Из окон отцовской квартиры также хорошо видны дом «У единорога», дом «У минуты», здание «Конвента ордена пауланов», храм св. Николая и ратуша Старого города с ее астрономическими курантами.
Нет на свете чеха, который при упоминании о Старом Месте не почувствовал бы, что и у него есть сердце!
А разве при упоминании Московского Кремля с нами, русскими, творится не то же самое? А какой англичанин, находящийся вдали от родины, не вздохнет при словах: «Большой Бен»? У каждого народа есть свое заветное место, которое для него равно боевому знамени.
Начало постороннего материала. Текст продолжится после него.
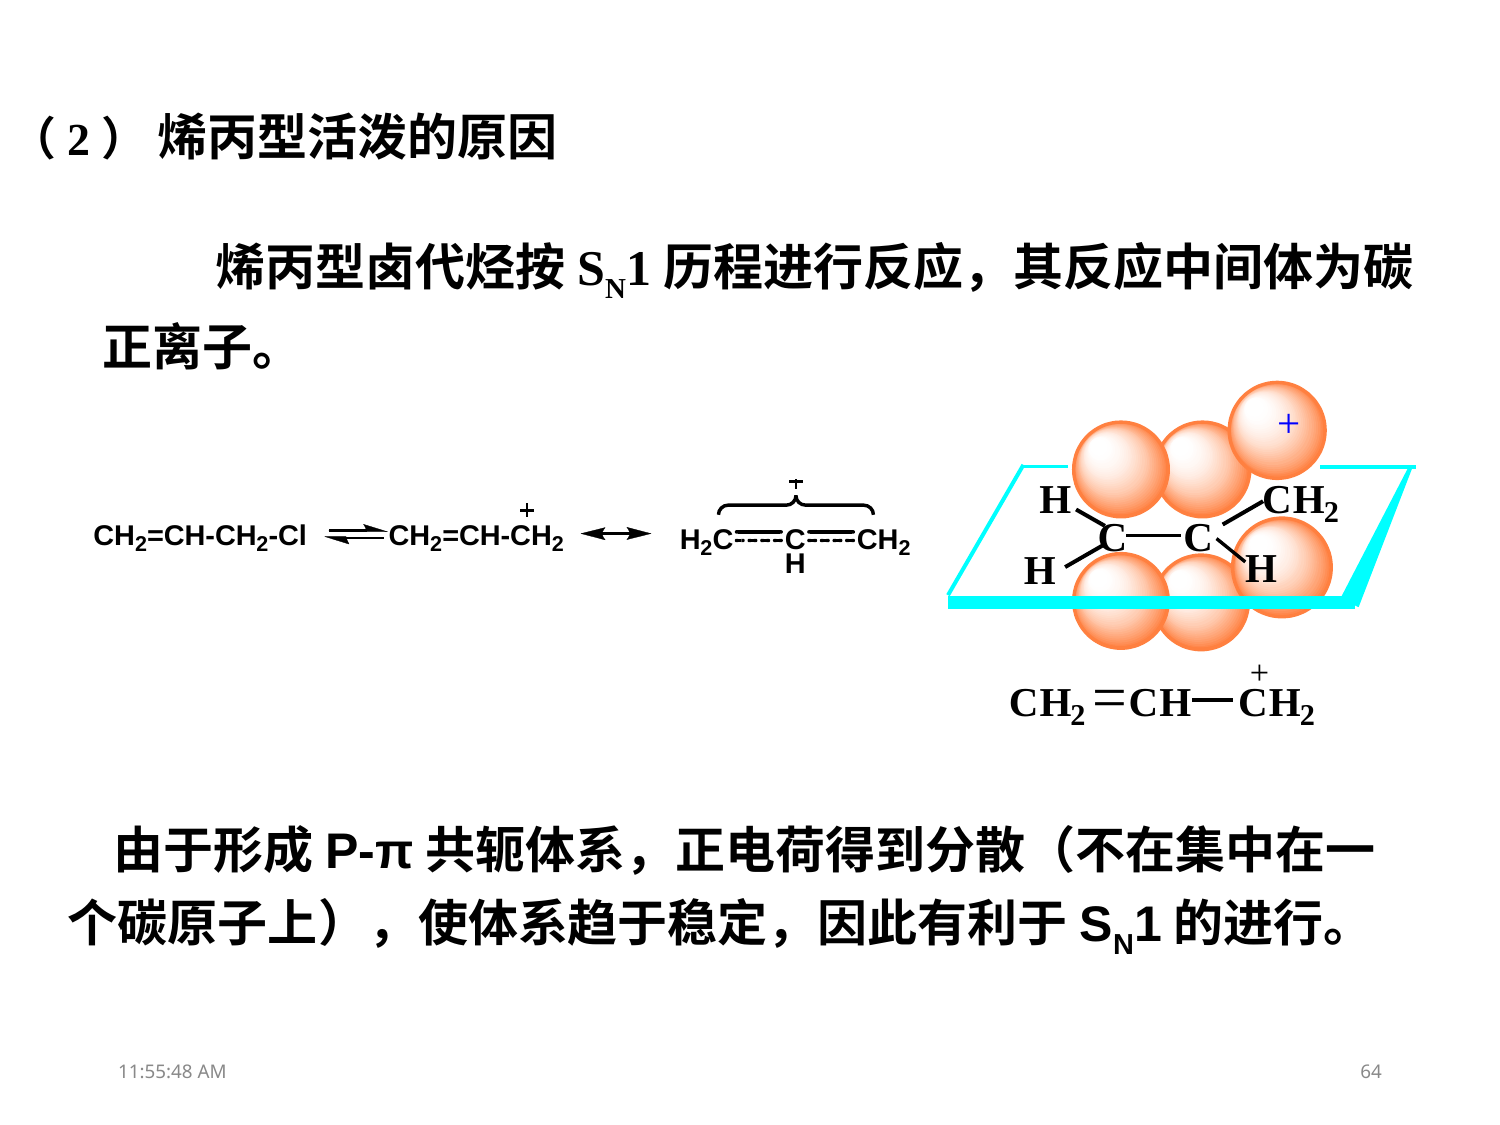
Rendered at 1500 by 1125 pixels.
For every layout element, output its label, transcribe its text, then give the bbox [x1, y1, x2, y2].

slide_number 64 [1059, 1042, 1397, 1103]
text_box 烯丙型卤代烃按SN1历程进行反应，其反应中间体为碳正离子。 [87, 214, 1436, 384]
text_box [927, 373, 1428, 732]
text_box （2） 烯丙型活泼的原因 [0, 97, 723, 173]
text_box 由于形成P-π共轭体系，正电荷得到分散（不在集中在一个碳原子上），使体系趋于稳定，因此有利于SN1的进行。 [53, 798, 1412, 968]
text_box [88, 479, 916, 586]
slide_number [103, 1042, 441, 1103]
У Либуше со Староместской площадью связано столько воспоминаний…
Здесь, перед творением гениального механика Гануша, перед чудо–курантами с движущимися фигурами двенадцати апостолов, выходящих на «круги своя» под хриплый бой часов, она познакомилась с Яном Витачеком… Ян Витачек! Дурная голова. Он остался в Праге. Когда Либуше спросила, для чего, — Еничек [15] ответил, что об этом ей расскажут… немцы. Дурень Енда!
Подпольная радиостанция передавала, что немцы обстреляли с Летны Староместскую площадь прямой наводкой. Варвары! Ратуша разрушена. Снаряды рвались и у храма св. Николая и у памятника Яну Гусу… Цел ли их дом? Что дом! Жив ли Енда? После изгнания немцев из Праги советскими войсками прошло уже несколько дней, а от него никаких вестей. Любит ли она Яна? Может быть, и любит, а может, и нет. Но почему всякий раз, когда нечем заняться, она думает о нем? Зачем отец увез ее из Праги? Зачем она выбежала навстречу советским танкам с букетом сирени? Вот тут–то и случилось все. А ведь могло бы и так быть: танки, не останавливаясь в Травнице, промчались бы прямо к Праге, немцы не успели бы их обстрелять, и этот лейтенант, конечно, не лежал бы тут, и она давно была бы в Праге. А что, если Енда убит? На баррикадах столицы легло много патриотов… Нет! Нет! Енда смелый, ловкий! Он не мог погибнуть. Как бы она хотела сейчас быть в Праге! Приезжие рассказывают, что хотя Прага и сильно пострадала, но всюду гремит музыка, и чехи и русские кружатся в танце. Одержана великая победа! Фашизму конец! Армия Шернера развалилась. Чехи и русские пируют. Ах, Еничек, Еничек!
Либуше тяжело вздохнула. А может быть, она уже любит этого «противного» Витачека?
На самой маковке куста сирени Либуше заметила цветущие кисти. Взяла со стола ножницы и, не задумываясь над тем, хорошо ли делает, выпрыгнула из окна. Вскоре она возвратилась с букетом сирени.
У цветов нежный, чуть сладковатый запах. Поставив в вазу сирень, Либуше посмотрела на русского, затем села в кресло, взяла в руки книгу, раскрыла, но сразу же началась какая–то чепуха: буквы стали наскакивать одна на другую, и вскоре все слилось в сплошной серый тон — Либуше закрыла глаза и забыла, где она…
В детстве, чтобы подольше побыть с родителями, послушать, о чем они будут говорить между собой, а иногда и поглядеть на гостей, Либуше прибегала к распространенному среди детей средству — капризам: она то хныкала, то трещала как сорока, то болтала ножонками, то звала отца. И вот, когда отец подходил, плакалась, что под простыней, должно быть, еж лежит, а если не еж, то, по–видимому, еловая шишка. Отец не находил ни ежа, ни шишки — на простыне образовалась складочка, оттого что баловница вертелась в постели. Но не успевал отец сделать и шага от постели, как выяснялось, что подушка уехала из–под головы.